Exercise aim » Write the rows below as a JSON list of strings, with each line as its own string and any blank lines dropped.
"""
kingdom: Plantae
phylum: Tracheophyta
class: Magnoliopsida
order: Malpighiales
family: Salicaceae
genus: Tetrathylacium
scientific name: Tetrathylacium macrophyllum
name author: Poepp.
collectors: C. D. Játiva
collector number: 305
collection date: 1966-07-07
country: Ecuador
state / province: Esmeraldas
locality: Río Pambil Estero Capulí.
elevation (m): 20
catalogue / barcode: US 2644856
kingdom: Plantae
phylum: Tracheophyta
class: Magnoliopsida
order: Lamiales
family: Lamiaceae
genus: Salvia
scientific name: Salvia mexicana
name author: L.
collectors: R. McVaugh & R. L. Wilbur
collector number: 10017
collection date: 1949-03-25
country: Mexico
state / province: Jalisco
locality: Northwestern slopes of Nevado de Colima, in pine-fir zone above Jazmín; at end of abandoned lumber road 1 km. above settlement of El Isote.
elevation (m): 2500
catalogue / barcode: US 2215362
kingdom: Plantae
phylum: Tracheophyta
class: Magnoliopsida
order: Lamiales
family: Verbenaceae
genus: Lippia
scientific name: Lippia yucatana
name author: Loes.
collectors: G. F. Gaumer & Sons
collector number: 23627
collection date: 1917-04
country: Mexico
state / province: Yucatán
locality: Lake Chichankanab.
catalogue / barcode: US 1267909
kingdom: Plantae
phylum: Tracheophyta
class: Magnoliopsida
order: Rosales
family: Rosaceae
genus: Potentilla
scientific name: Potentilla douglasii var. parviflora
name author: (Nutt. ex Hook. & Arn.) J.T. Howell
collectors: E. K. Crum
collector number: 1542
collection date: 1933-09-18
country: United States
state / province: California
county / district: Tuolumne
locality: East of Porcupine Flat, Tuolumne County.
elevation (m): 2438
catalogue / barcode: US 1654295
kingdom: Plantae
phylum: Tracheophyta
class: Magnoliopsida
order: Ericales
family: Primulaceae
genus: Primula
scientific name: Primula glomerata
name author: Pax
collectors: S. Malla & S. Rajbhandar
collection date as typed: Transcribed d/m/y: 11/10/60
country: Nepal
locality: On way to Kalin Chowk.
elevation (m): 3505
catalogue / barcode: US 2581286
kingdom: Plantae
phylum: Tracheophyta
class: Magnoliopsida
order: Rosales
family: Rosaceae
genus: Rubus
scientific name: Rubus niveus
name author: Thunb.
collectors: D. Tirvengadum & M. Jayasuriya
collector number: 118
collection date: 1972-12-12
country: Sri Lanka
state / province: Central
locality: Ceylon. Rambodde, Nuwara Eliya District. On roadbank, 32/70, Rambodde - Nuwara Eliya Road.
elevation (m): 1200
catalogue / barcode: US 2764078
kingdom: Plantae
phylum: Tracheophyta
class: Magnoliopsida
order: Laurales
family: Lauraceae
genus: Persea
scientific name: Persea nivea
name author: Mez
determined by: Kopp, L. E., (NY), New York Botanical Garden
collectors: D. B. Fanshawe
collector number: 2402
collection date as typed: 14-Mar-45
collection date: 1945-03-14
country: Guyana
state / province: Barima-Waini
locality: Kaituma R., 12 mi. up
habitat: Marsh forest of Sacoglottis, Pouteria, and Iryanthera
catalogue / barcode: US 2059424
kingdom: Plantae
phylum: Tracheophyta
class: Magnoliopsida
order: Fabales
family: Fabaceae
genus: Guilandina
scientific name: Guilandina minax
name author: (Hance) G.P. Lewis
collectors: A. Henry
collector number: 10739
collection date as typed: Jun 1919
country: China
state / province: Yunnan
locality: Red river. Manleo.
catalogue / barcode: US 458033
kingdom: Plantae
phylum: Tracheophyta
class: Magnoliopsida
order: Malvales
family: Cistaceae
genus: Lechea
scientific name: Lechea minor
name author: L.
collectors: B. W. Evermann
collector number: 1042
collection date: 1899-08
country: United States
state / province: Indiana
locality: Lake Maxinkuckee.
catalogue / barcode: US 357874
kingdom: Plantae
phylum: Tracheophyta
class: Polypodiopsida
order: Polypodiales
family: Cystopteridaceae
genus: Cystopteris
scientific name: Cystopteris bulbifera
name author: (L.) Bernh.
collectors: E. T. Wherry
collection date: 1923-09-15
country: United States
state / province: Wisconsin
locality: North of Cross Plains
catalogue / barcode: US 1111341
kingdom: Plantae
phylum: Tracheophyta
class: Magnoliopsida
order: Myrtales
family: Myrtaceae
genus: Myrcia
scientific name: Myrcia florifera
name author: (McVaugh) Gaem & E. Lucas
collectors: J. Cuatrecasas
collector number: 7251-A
"""
Result »
[
  "kingdom: Plantae",
  "phylum: Tracheophyta",
  "class: Magnoliopsida",
  "order: Malpighiales",
  "family: Salicaceae",
  "genus: Tetrathylacium",
  "scientific name: Tetrathylacium macrophyllum",
  "name author: Poepp.",
  "collectors: C. D. Játiva",
  "collector number: 305",
  "collection date: 1966-07-07",
  "country: Ecuador",
  "state / province: Esmeraldas",
  "locality: Río Pambil Estero Capulí.",
  "elevation (m): 20",
  "catalogue / barcode: US 2644856",
  "kingdom: Plantae",
  "phylum: Tracheophyta",
  "class: Magnoliopsida",
  "order: Lamiales",
  "family: Lamiaceae",
  "genus: Salvia",
  "scientific name: Salvia mexicana",
  "name author: L.",
  "collectors: R. McVaugh & R. L. Wilbur",
  "collector number: 10017",
  "collection date: 1949-03-25",
  "country: Mexico",
  "state / province: Jalisco",
  "locality: Northwestern slopes of Nevado de Colima, in pine-fir zone above Jazmín; at end of abandoned lumber road 1 km. above settlement of El Isote.",
  "elevation (m): 2500",
  "catalogue / barcode: US 2215362",
  "kingdom: Plantae",
  "phylum: Tracheophyta",
  "class: Magnoliopsida",
  "order: Lamiales",
  "family: Verbenaceae",
  "genus: Lippia",
  "scientific name: Lippia yucatana",
  "name author: Loes.",
  "collectors: G. F. Gaumer & Sons",
  "collector number: 23627",
  "collection date: 1917-04",
  "country: Mexico",
  "state / province: Yucatán",
  "locality: Lake Chichankanab.",
  "catalogue / barcode: US 1267909",
  "kingdom: Plantae",
  "phylum: Tracheophyta",
  "class: Magnoliopsida",
  "order: Rosales",
  "family: Rosaceae",
  "genus: Potentilla",
  "scientific name: Potentilla douglasii var. parviflora",
  "name author: (Nutt. ex Hook. & Arn.) J.T. Howell",
  "collectors: E. K. Crum",
  "collector number: 1542",
  "collection date: 1933-09-18",
  "country: United States",
  "state / province: California",
  "county / district: Tuolumne",
  "locality: East of Porcupine Flat, Tuolumne County.",
  "elevation (m): 2438",
  "catalogue / barcode: US 1654295",
  "kingdom: Plantae",
  "phylum: Tracheophyta",
  "class: Magnoliopsida",
  "order: Ericales",
  "family: Primulaceae",
  "genus: Primula",
  "scientific name: Primula glomerata",
  "name author: Pax",
  "collectors: S. Malla & S. Rajbhandar",
  "collection date as typed: Transcribed d/m/y: 11/10/60",
  "country: Nepal",
  "locality: On way to Kalin Chowk.",
  "elevation (m): 3505",
  "catalogue / barcode: US 2581286",
  "kingdom: Plantae",
  "phylum: Tracheophyta",
  "class: Magnoliopsida",
  "order: Rosales",
  "family: Rosaceae",
  "genus: Rubus",
  "scientific name: Rubus niveus",
  "name author: Thunb.",
  "collectors: D. Tirvengadum & M. Jayasuriya",
  "collector number: 118",
  "collection date: 1972-12-12",
  "country: Sri Lanka",
  "state / province: Central",
  "locality: Ceylon. Rambodde, Nuwara Eliya District. On roadbank, 32/70, Rambodde - Nuwara Eliya Road.",
  "elevation (m): 1200",
  "catalogue / barcode: US 2764078",
  "kingdom: Plantae",
  "phylum: Tracheophyta",
  "class: Magnoliopsida",
  "order: Laurales",
  "family: Lauraceae",
  "genus: Persea",
  "scientific name: Persea nivea",
  "name author: Mez",
  "determined by: Kopp, L. E., (NY), New York Botanical Garden",
  "collectors: D. B. Fanshawe",
  "collector number: 2402",
  "collection date as typed: 14-Mar-45",
  "collection date: 1945-03-14",
  "country: Guyana",
  "state / province: Barima-Waini",
  "locality: Kaituma R., 12 mi. up",
  "habitat: Marsh forest of Sacoglottis, Pouteria, and Iryanthera",
  "catalogue / barcode: US 2059424",
  "kingdom: Plantae",
  "phylum: Tracheophyta",
  "class: Magnoliopsida",
  "order: Fabales",
  "family: Fabaceae",
  "genus: Guilandina",
  "scientific name: Guilandina minax",
  "name author: (Hance) G.P. Lewis",
  "collectors: A. Henry",
  "collector number: 10739",
  "collection date as typed: Jun 1919",
  "country: China",
  "state / province: Yunnan",
  "locality: Red river. Manleo.",
  "catalogue / barcode: US 458033",
  "kingdom: Plantae",
  "phylum: Tracheophyta",
  "class: Magnoliopsida",
  "order: Malvales",
  "family: Cistaceae",
  "genus: Lechea",
  "scientific name: Lechea minor",
  "name author: L.",
  "collectors: B. W. Evermann",
  "collector number: 1042",
  "collection date: 1899-08",
  "country: United States",
  "state / province: Indiana",
  "locality: Lake Maxinkuckee.",
  "catalogue / barcode: US 357874",
  "kingdom: Plantae",
  "phylum: Tracheophyta",
  "class: Polypodiopsida",
  "order: Polypodiales",
  "family: Cystopteridaceae",
  "genus: Cystopteris",
  "scientific name: Cystopteris bulbifera",
  "name author: (L.) Bernh.",
  "collectors: E. T. Wherry",
  "collection date: 1923-09-15",
  "country: United States",
  "state / province: Wisconsin",
  "locality: North of Cross Plains",
  "catalogue / barcode: US 1111341",
  "kingdom: Plantae",
  "phylum: Tracheophyta",
  "class: Magnoliopsida",
  "order: Myrtales",
  "family: Myrtaceae",
  "genus: Myrcia",
  "scientific name: Myrcia florifera",
  "name author: (McVaugh) Gaem & E. Lucas",
  "collectors: J. Cuatrecasas",
  "collector number: 7251-A"
]